Greg generally falls asleep on the sofa every night, wakes up around 2 or 3, and stumbles to bed. The night of the meteor shower was no exception except when he came to bed I was not there. He walked around the house looking for me only to discover RE was missing, too. He checked the garage, counted all the cars, and began to worry we’d been kidnapped from our own home. The whole time he was wandering around the house we were screaming at him from the yard. Once he found us, RE went to bed and Greg decided he was anxious to see some meteors. I stayed out another hour with him (read: frostbite) and while we saw seven more they all paled in comparison to my divine twofer.

Photo quote from the hymn "With Humble Heart", written by Zara Sabin.

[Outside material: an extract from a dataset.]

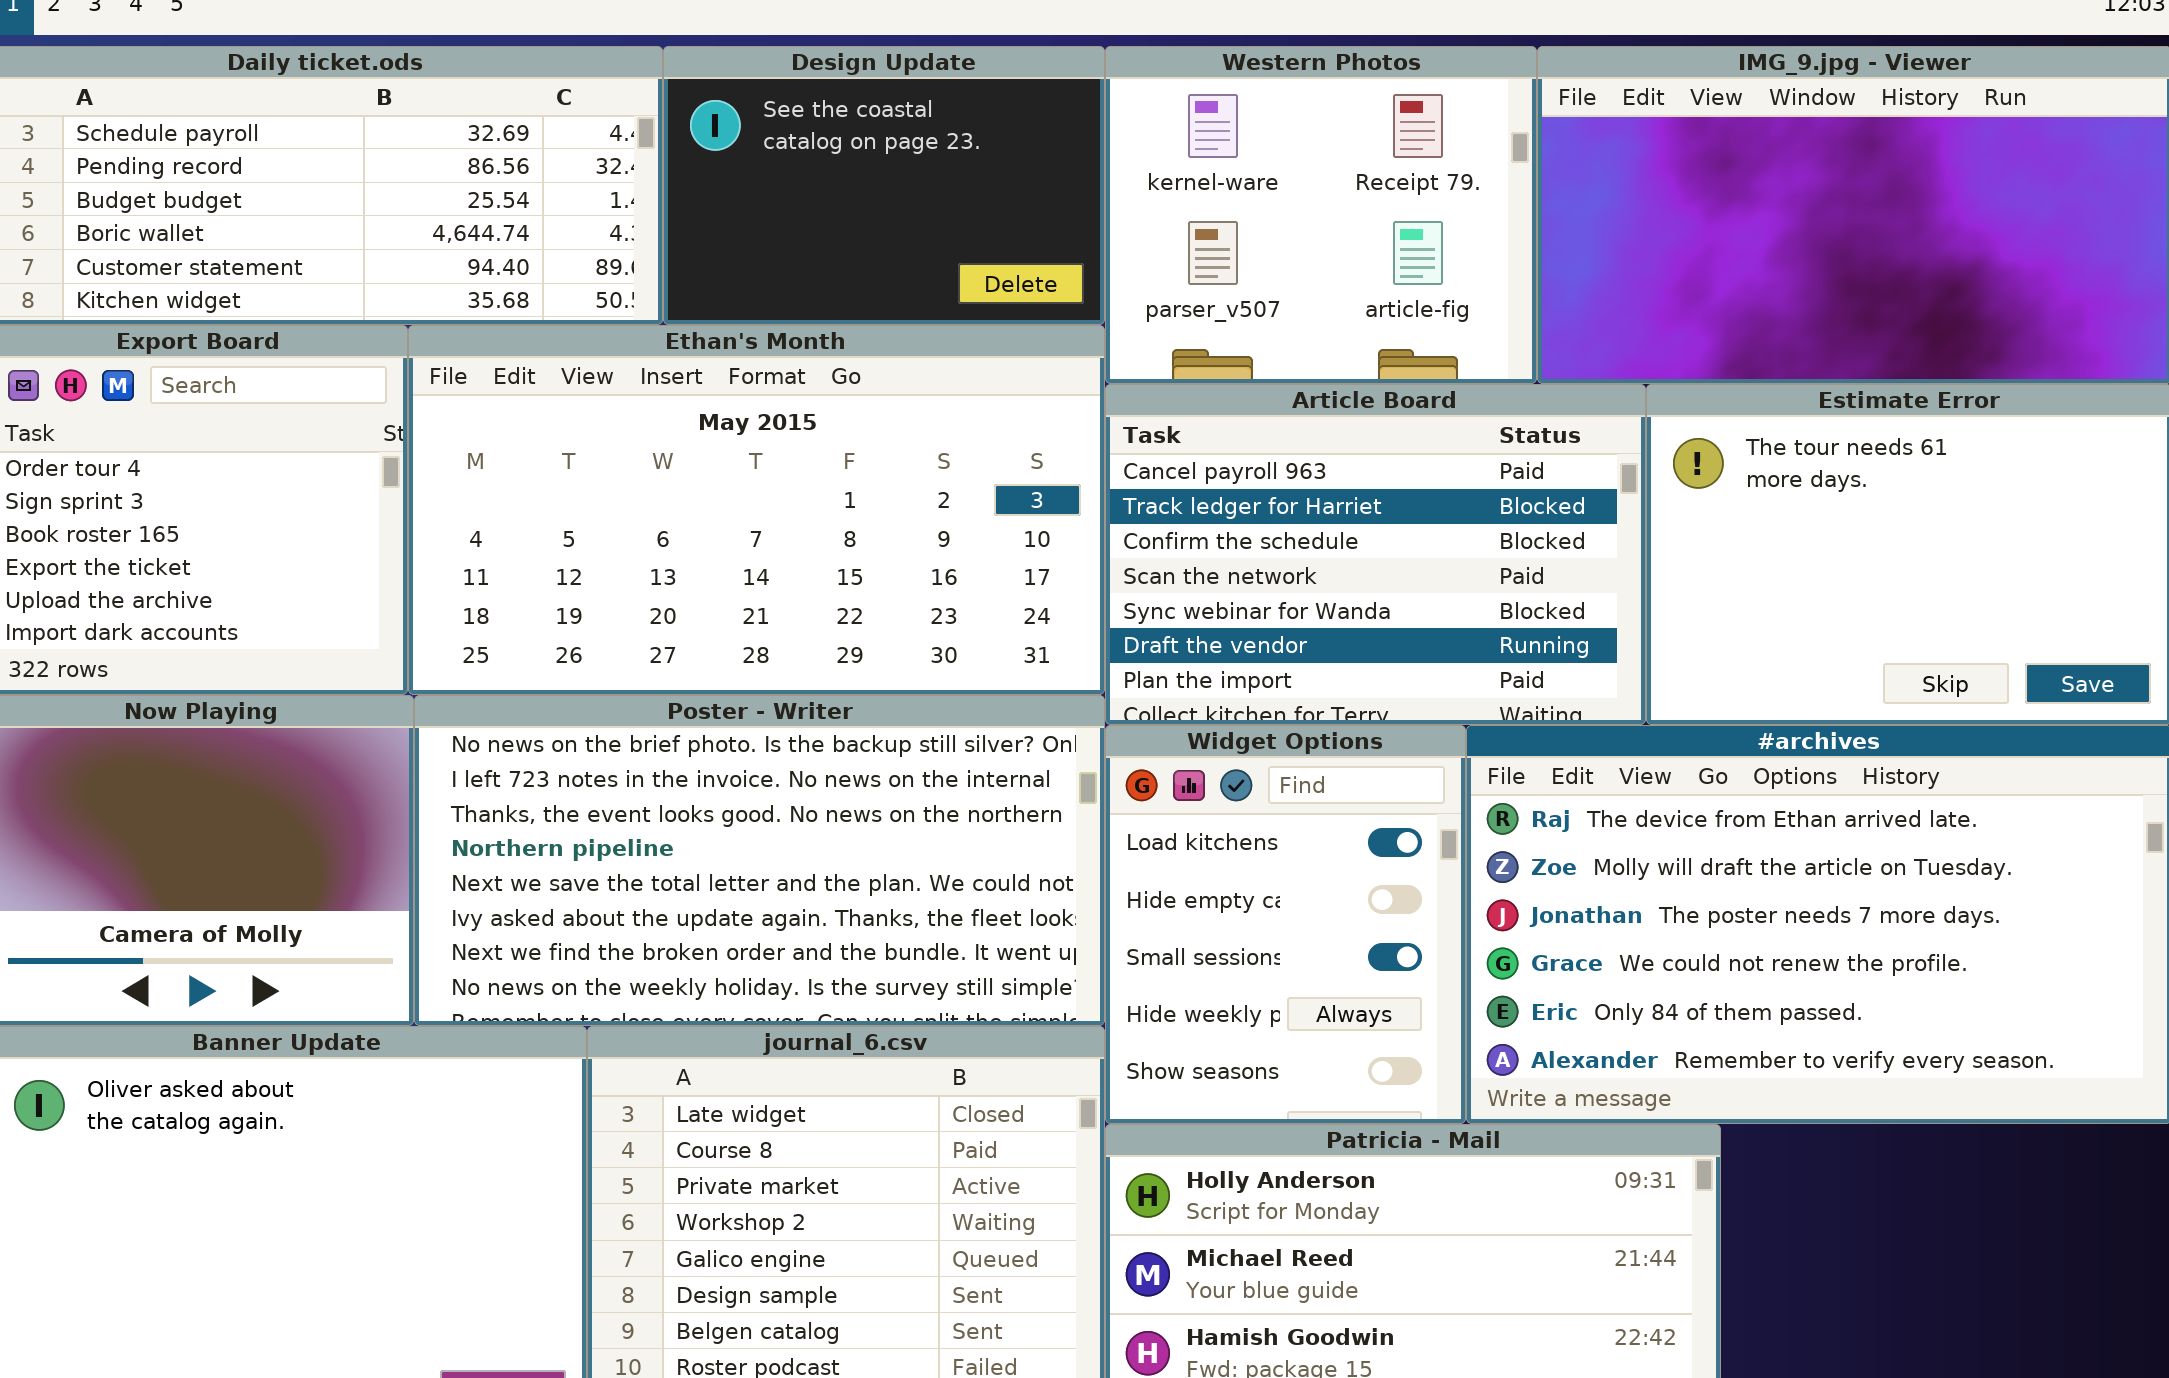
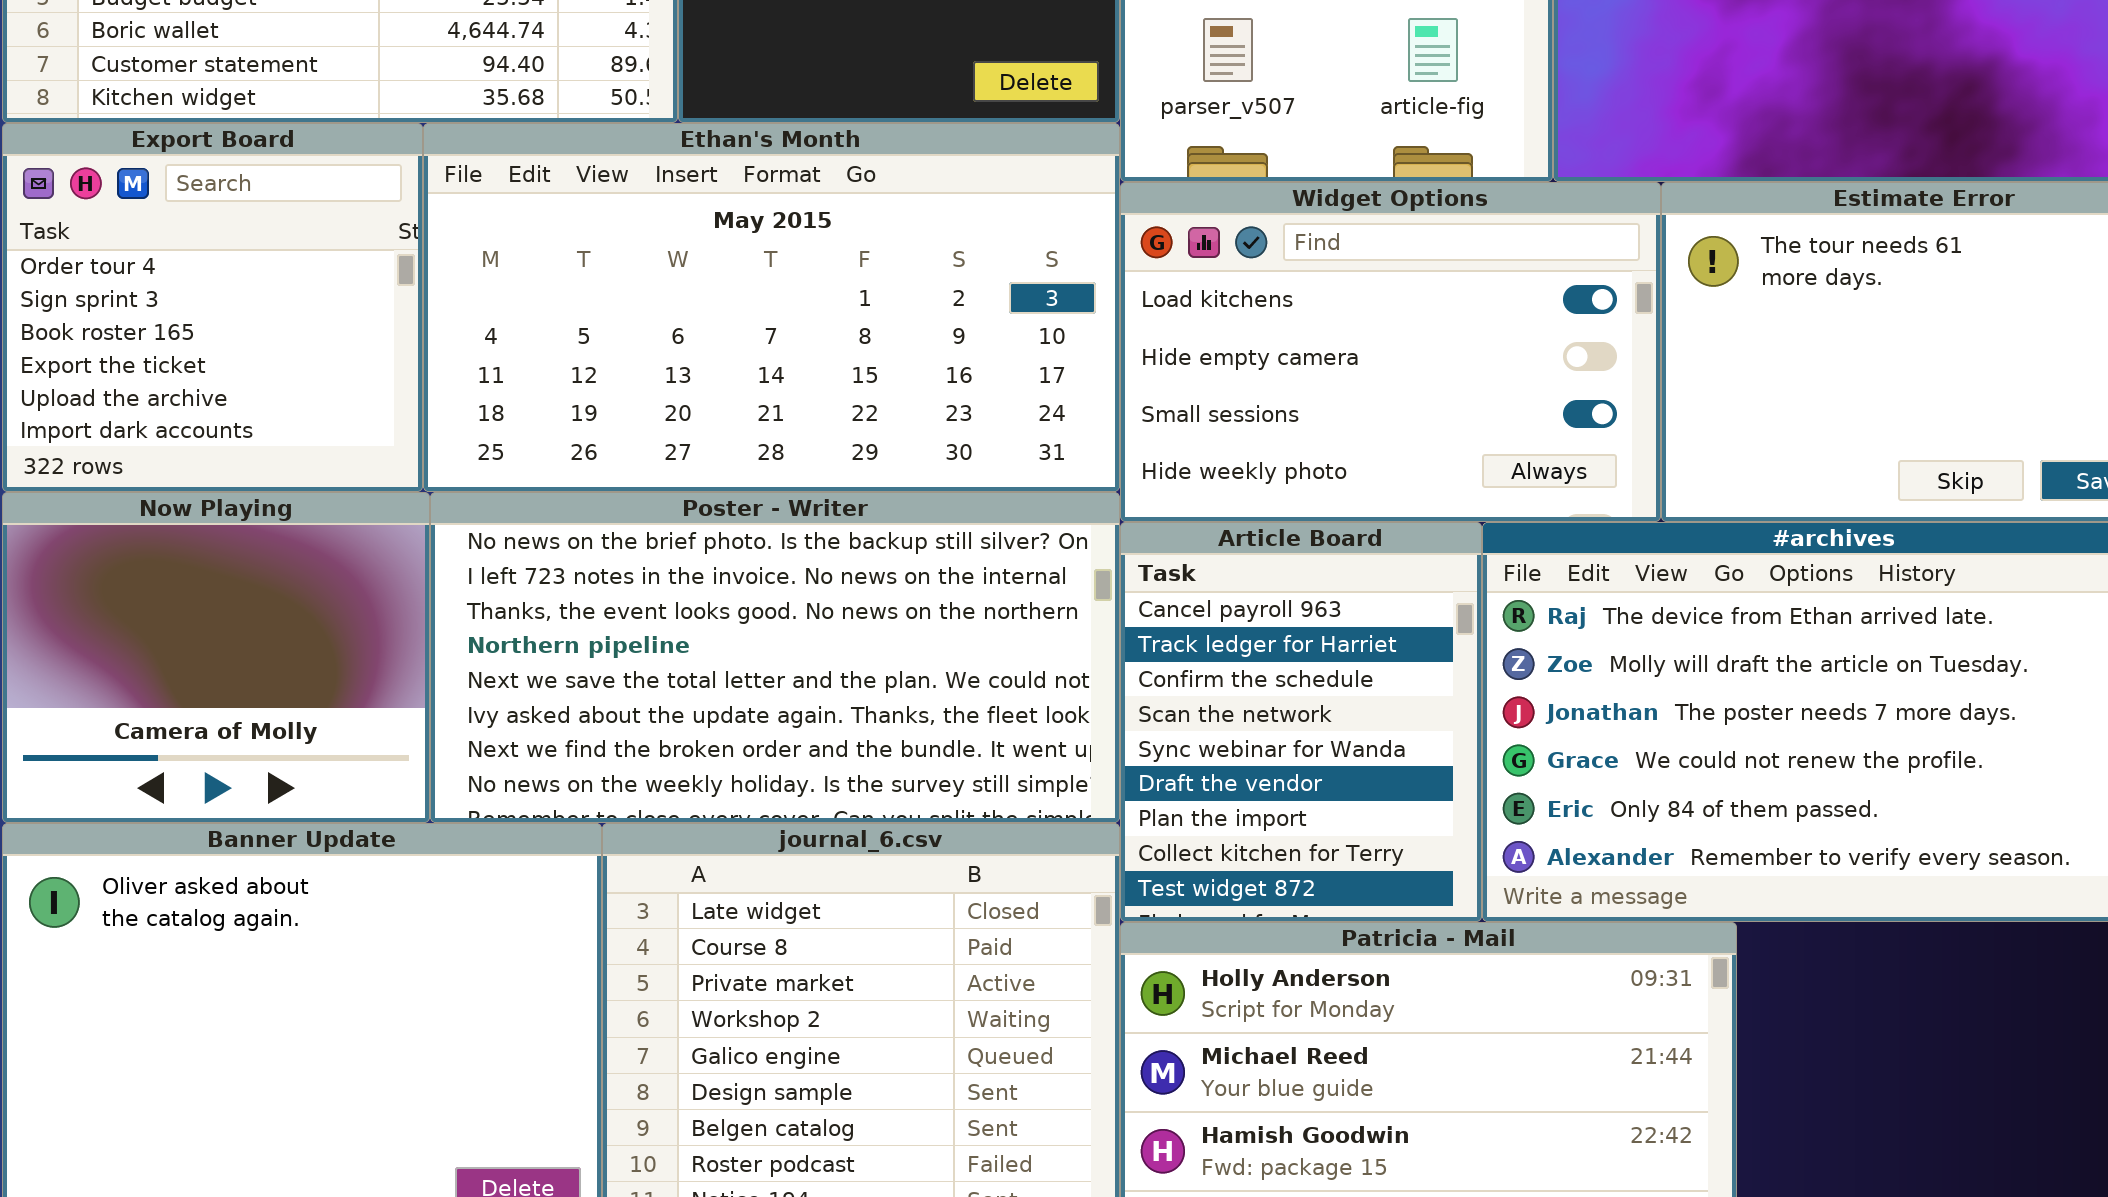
Article Board: [1105,384,1646,725] -> [1120,522,1482,922], moved, resized
Widget Options: [1105,725,1466,1124] -> [1120,182,1661,522], moved, resized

Stone and bread and fish and serpent scripture: Matthew 7:7-11

 

SOPHIE'S MIDNIGHT MOLTEN LAVA CAKES – serves 2

2 oz butter (4 T.)

3 oz chocolate (I use 60-70%, but you can use whatever you like)

1 egg

1 yolk

2 T. sugar

½ t. vanilla

1 T. all-purpose flour

Pinch salt

Grease 2 7 oz. ramekins by rubbing a stick of butter around the bottom and edges. Melt chocolate and butter over low heat in a sauce pan. Cool slightly. Add other ingredients, mix, and split between ramekins (I am a psycho about this and weigh each ramekin on my digital scale so they are identical). Place on a cookie sheet and bake at 400 F for 10-11 minutes (if you have convection, use it). They will look jiggly, especially in the center, when you remove them from the oven. Let them rest a minute, tap on the counter, and invert onto a plate. Dust with powdered sugar and berries. If you didn’t cook it long enough, it will be all goo. That’s okay, just microwave it for half a minute and it’s ugly but edible. If you cooked it too long, you won’t have much lava. It will be a fudgey cake and still edible. If you timed it perfectly: gold star for you…and it’s still edible.